Tom Hardy dévore son adversaire de frère sur un ring dans Warrior. Il y est au moins aussi époustouflant que dans Bronson. De révélation, il devient confirmation.

Par - publié le 14 septembre 2011 à 00h43 ,
MAJ le 14 septembre 2011 à 11h29 - 0 commentaire(s)

On avait repéré Tom Hardy en ours moustachu tragicomique qui n'arrive pas à danser sur un morceau des Pet Shop Boys dans l'excellent Bronson (Nicolas Winding Refn, 2009). En attendant de le retrouver chez Tomas Alfredson (La Taupe), John Hillcoat (The Wettest County in the world), George Miller (Mad Max 4) ou encore Christopher Nolan (The Dark Knight Rises) - peu après Inception -, l'acteur a bouffé du lion dans Warrior, où il règle les problèmes familiaux sur le ring et affronte une autre star en devenir, l'Australien Joel Edgerton.
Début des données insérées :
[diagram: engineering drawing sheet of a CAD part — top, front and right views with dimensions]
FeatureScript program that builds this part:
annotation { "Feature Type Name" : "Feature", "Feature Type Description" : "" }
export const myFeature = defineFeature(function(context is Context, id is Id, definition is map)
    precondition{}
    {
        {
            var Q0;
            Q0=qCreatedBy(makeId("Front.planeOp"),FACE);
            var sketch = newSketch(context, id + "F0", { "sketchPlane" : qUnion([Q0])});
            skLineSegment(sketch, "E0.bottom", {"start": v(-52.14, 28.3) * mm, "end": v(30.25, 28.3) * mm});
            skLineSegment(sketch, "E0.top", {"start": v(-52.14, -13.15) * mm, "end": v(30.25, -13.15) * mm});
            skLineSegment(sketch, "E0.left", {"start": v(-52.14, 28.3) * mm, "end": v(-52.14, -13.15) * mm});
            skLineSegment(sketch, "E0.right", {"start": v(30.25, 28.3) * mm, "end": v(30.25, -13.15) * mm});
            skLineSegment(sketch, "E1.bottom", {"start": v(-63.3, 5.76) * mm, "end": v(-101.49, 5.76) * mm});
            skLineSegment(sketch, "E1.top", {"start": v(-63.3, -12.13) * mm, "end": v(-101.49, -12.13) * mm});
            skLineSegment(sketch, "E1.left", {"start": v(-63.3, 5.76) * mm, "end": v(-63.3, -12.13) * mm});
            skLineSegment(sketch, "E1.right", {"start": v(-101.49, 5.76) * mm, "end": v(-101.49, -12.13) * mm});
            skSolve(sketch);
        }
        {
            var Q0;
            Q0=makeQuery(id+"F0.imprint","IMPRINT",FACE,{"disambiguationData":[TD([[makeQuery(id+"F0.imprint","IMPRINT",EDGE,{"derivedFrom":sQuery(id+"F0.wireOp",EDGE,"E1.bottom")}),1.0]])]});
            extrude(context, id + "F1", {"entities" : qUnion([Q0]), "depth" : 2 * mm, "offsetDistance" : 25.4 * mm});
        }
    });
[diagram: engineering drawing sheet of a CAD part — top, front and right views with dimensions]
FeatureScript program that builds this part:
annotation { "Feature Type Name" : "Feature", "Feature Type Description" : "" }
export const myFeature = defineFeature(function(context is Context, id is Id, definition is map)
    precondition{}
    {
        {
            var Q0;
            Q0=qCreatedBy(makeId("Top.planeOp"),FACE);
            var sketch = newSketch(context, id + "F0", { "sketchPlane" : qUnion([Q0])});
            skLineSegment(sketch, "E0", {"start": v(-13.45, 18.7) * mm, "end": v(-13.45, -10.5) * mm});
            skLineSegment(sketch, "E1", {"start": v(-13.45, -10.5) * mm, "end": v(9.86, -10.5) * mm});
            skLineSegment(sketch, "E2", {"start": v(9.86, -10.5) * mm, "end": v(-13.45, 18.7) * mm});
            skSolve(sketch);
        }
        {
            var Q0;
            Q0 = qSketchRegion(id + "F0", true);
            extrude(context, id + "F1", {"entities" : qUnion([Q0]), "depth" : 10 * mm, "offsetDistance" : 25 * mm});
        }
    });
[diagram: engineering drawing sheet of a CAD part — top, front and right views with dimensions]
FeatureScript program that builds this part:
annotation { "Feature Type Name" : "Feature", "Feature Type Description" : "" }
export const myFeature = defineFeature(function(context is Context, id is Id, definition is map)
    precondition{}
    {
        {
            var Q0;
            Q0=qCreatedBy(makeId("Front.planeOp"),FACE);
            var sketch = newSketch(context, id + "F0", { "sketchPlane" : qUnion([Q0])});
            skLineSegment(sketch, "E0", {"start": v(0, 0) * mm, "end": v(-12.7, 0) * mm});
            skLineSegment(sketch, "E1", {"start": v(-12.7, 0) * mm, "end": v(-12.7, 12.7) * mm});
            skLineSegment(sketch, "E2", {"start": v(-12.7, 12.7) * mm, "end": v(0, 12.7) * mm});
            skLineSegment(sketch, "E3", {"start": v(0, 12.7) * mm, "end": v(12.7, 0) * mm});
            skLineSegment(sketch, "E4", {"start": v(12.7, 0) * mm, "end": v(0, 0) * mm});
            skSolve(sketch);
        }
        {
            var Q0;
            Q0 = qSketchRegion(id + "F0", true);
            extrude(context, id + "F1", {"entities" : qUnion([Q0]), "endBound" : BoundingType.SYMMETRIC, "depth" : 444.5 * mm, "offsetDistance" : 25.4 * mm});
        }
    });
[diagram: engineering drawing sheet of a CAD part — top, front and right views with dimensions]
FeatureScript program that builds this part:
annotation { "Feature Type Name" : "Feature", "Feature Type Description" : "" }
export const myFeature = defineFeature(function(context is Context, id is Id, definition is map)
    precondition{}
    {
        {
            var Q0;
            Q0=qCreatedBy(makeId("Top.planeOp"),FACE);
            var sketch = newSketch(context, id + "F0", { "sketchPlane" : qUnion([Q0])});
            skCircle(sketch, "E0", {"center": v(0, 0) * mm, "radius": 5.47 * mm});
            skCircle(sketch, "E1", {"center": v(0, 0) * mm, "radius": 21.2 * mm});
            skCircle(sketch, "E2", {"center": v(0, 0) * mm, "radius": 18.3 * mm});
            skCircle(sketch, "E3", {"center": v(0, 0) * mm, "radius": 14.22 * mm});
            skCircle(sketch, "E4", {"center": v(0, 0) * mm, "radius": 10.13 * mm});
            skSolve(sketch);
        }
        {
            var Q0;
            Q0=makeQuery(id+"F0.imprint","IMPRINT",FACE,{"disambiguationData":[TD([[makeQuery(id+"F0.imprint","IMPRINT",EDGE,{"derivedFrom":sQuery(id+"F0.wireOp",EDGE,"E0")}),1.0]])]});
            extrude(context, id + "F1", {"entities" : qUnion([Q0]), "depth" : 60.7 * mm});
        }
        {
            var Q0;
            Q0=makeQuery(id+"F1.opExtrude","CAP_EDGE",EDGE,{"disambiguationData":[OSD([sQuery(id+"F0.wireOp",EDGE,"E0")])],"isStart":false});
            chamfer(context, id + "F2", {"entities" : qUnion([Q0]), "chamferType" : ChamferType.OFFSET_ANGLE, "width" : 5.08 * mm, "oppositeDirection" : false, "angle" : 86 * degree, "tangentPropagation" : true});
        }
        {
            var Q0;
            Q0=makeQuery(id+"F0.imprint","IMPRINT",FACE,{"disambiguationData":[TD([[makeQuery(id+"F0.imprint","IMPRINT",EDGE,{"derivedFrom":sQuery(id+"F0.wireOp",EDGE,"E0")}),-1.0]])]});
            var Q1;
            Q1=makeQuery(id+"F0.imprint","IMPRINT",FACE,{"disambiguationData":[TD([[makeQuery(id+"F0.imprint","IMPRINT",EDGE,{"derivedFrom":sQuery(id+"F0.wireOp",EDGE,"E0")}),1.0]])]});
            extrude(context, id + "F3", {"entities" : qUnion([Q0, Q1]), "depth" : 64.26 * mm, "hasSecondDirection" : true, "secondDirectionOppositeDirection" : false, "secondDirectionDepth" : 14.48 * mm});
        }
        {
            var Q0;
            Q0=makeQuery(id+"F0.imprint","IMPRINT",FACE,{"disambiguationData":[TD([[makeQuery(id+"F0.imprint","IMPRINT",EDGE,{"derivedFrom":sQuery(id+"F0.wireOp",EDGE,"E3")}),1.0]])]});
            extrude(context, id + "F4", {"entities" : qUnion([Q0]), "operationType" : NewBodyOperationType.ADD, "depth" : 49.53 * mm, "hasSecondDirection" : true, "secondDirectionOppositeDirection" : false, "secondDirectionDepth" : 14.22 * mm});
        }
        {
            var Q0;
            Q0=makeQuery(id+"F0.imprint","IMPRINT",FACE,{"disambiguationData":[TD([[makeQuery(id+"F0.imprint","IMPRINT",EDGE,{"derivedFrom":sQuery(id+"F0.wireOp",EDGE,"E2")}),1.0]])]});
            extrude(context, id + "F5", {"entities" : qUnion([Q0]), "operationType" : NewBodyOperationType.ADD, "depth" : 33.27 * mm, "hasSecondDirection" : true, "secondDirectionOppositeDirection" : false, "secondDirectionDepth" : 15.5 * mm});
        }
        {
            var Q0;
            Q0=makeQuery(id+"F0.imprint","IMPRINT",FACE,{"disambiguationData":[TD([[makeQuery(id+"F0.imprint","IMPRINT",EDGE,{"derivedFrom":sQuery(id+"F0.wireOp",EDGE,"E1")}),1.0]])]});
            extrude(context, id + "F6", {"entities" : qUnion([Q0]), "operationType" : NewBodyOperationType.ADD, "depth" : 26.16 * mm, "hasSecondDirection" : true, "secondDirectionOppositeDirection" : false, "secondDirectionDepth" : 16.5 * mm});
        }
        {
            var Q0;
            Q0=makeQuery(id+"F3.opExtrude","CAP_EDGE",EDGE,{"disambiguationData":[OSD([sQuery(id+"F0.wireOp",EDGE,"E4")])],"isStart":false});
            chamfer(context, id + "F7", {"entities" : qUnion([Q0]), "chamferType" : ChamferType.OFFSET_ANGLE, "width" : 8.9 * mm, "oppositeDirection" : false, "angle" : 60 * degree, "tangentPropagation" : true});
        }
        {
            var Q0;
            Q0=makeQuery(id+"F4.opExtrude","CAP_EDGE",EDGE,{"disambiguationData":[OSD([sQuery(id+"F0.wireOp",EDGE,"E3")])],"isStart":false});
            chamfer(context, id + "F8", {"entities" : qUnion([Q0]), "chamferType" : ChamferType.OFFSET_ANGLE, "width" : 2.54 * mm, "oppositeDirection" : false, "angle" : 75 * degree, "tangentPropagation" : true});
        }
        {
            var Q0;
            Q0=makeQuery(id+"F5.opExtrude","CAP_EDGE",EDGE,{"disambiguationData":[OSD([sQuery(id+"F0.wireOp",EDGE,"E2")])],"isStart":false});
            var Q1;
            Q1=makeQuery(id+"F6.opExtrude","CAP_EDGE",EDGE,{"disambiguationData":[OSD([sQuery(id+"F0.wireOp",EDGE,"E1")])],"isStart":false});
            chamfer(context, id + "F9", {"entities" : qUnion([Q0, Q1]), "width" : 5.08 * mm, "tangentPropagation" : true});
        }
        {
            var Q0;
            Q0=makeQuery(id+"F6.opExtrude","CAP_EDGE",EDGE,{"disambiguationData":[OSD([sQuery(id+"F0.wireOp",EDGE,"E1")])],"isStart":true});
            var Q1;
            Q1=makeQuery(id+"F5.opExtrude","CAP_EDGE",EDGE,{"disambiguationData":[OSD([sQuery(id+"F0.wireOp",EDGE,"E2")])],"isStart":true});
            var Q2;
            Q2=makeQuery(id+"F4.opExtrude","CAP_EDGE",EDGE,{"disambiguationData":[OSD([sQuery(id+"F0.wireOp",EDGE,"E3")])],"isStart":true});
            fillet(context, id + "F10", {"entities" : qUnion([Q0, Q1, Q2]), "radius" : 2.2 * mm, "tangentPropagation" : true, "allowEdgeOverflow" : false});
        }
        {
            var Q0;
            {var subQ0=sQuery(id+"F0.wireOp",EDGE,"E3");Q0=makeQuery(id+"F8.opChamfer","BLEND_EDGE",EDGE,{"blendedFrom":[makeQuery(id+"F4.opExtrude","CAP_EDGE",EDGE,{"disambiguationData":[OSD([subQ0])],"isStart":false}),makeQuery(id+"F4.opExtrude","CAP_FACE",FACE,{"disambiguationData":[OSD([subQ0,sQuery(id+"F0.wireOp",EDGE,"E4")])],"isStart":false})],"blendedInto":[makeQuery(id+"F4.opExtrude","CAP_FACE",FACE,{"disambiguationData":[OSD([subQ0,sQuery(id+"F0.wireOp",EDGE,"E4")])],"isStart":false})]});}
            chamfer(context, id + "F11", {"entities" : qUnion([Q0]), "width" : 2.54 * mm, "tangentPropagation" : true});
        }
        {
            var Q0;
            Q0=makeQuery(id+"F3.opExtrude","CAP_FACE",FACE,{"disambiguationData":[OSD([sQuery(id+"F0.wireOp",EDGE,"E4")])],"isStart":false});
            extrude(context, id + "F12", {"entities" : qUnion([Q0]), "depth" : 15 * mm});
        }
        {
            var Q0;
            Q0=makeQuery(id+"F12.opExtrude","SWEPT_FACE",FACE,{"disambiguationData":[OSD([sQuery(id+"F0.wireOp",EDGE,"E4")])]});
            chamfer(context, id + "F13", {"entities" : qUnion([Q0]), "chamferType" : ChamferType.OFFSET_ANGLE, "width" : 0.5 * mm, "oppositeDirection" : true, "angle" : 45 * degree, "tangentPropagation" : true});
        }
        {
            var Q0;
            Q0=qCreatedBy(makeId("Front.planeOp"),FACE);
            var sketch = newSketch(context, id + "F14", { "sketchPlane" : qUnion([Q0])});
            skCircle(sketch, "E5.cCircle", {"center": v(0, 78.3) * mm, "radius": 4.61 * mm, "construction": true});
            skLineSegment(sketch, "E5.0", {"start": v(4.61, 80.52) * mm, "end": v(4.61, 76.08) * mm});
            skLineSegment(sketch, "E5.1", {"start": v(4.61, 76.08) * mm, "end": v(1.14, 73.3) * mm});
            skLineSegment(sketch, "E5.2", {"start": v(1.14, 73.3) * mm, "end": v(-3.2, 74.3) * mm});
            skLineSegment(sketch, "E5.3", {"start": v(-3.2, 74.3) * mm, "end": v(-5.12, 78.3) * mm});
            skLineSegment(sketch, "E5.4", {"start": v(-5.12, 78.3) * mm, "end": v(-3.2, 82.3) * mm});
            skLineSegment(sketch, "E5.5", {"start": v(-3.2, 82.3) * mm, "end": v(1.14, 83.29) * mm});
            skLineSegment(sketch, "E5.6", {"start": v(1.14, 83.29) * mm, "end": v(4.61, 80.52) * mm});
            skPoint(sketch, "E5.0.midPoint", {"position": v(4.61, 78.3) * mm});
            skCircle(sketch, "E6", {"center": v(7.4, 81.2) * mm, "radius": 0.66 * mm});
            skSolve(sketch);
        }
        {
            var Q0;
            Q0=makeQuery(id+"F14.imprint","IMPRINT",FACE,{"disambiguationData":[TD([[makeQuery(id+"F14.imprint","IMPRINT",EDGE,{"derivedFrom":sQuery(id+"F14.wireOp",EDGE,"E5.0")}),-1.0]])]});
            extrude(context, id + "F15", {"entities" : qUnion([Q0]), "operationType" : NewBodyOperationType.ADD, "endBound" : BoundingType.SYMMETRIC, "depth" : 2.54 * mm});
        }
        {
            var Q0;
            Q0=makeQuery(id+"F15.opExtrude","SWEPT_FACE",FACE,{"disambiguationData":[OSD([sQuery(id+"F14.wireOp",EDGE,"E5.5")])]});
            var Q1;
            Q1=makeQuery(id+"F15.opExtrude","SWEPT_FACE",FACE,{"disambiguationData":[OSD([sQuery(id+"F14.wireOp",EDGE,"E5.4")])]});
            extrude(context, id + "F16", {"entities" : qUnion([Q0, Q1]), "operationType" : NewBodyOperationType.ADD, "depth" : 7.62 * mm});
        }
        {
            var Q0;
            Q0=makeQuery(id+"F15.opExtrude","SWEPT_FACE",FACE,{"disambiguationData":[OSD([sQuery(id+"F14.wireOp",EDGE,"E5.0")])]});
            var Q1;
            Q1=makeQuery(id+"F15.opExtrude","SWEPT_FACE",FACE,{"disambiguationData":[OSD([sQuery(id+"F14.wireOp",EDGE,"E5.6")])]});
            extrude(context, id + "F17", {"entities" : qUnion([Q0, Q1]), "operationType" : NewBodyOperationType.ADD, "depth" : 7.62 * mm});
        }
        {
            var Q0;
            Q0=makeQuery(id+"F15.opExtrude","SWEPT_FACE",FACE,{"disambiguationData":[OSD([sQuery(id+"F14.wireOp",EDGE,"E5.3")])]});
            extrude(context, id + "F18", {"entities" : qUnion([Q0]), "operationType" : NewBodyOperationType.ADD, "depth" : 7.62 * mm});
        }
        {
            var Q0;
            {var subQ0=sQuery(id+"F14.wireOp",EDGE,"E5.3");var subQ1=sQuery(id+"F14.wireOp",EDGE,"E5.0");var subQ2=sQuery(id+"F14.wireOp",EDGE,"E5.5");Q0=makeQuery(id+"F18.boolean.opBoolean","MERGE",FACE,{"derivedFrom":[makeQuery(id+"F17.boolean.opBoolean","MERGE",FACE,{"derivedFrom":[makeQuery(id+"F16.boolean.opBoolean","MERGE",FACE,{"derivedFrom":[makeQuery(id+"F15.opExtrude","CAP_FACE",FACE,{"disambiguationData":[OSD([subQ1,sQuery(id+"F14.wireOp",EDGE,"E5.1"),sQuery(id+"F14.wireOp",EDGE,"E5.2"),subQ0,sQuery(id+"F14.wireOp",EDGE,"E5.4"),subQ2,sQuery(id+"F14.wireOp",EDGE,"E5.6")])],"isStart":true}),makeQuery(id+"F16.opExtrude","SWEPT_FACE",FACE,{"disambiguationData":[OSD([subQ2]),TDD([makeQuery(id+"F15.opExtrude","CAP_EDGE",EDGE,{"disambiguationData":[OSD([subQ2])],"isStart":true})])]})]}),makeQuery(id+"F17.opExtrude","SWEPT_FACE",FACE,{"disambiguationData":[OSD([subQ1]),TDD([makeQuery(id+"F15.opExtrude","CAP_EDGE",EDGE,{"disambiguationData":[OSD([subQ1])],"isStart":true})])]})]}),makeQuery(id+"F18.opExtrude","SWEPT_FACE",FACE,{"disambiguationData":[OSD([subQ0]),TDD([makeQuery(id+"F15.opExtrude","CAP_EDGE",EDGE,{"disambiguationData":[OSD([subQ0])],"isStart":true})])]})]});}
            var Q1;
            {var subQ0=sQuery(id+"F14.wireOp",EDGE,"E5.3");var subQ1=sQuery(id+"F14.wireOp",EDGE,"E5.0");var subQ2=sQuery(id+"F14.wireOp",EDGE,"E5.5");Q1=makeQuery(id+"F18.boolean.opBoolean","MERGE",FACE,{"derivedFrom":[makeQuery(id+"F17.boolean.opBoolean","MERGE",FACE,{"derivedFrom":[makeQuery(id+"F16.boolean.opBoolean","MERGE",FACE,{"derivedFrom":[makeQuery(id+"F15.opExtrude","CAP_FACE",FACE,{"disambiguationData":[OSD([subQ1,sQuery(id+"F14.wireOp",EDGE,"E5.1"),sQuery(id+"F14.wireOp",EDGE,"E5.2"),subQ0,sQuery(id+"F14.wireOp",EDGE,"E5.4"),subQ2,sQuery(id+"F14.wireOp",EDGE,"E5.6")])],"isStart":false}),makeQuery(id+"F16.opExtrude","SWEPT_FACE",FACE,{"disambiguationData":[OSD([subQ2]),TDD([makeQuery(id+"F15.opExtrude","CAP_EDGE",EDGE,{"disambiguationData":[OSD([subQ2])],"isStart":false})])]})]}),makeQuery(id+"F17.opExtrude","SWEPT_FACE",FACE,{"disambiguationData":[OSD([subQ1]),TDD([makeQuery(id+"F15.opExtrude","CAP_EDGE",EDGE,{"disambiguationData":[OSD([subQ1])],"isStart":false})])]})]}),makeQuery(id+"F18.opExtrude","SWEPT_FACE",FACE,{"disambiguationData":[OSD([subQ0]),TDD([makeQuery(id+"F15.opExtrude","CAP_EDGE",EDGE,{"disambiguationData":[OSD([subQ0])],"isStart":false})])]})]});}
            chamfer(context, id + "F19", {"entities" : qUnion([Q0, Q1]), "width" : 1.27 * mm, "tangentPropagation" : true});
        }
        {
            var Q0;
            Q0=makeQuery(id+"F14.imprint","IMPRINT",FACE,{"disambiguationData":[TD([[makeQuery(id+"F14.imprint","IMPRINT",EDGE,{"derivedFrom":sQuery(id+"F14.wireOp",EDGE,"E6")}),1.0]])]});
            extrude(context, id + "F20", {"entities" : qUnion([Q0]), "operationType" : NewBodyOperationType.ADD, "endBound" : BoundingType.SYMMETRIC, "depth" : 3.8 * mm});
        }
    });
Interview K.O. numéro 2.

Warrior de Gavin O' Connor

 

Qu'est-ce qui vous a donné envie de faire Warrior?
Pour être honnête, je voulais jouer dans un film américain et je voulais tester le public, un peu comme un taureau qui entre dans une arène. Ce rôle réclamait une vraie transformation physique et il faut croire que je suis habitué à ça après Bronson. Enfin, j'y voyais l'opportunité de jouer comme je ne l'avais jamais fait auparavant. Ce qui est sûr, c'est que j'aime me battre au cinéma et Dieu sait si j'ai eu ma dose avec Warrior : le tournage m'a beaucoup fatigué. Je ne suis pas un athlète ; entre les prises, j'aime jouer à la X-Box.

 

Vous êtes en train de vous construire une filmographie de rêve.
Oui, alors que je ne connais pas nécessairement les films des cinéastes avec lesquels je tourne. Par exemple, Christopher Nolan, je n'ai découvert son cinéma que pendant et après le tournage d'Inception. En même temps, je devais être sur Mars parce que ses films sont hyper connus. Pour Nicolas Winding Refn, dont j'ai très envie de découvrir le nouveau Drive, c'est différent. Je connaissais la trilogie Pusher. Mais Bronson était différent de ce qu'il avait fait auparavant que je ne pouvais rien préméditer. En même temps, Nicolas est imprévisible. Manipulateur aussi, mais ça fait partie du jeu. Parfois, il lui arrive de passer à côté d'un acteur. Comme dans Inside Job qui était une purge sans nom - même si je respecte Nicolas en tant que réalisateur. John Turturro est bon mais il n'y avait aucune alchimie entre Nicolas et lui.


Et pour Gavin O'Connor?

J'avais vu Le prix de la Loyauté, un film classe, simple et efficace. Instantanément, quand je l'ai vu, j'ai pensé à Narc, de Joe Carnahan dont les vingt premières minutes m'avaient époustouflé. On sent que le mec derrière la caméra aime le cinéma américain des années 70 et qu'il aime s'entourer d'acteurs emblématiques genre James Caan ou Robert de Niro. Je retrouve cette énergie-là chez lui.

 

Faut-il aimer les tournois d'arts martiaux pour aimer Warrior?
Je ne pense pas. Au contraire et je serai vraiment curieux de savoir ce que le public féminin pensera de ce film. Ou même ceux qui se foutent des combats au cinéma - un genre en soi, on aime ou on n'aime pas. Warrior n'est pas seulement un film avec deux mecs qui se fightent, c'est aussi un drame social. C'est aussi une bonne introduction à la MMA (mixed martial arts). Il n'y a pas de malaise si on ne connaît pas. Moi-même, je ne maîtrisais pas du tout les arts martiaux avant le tournage. Ce sport m'a tout de suite plu et bien préparé (et sauvé) pour The Dark Knight Rises.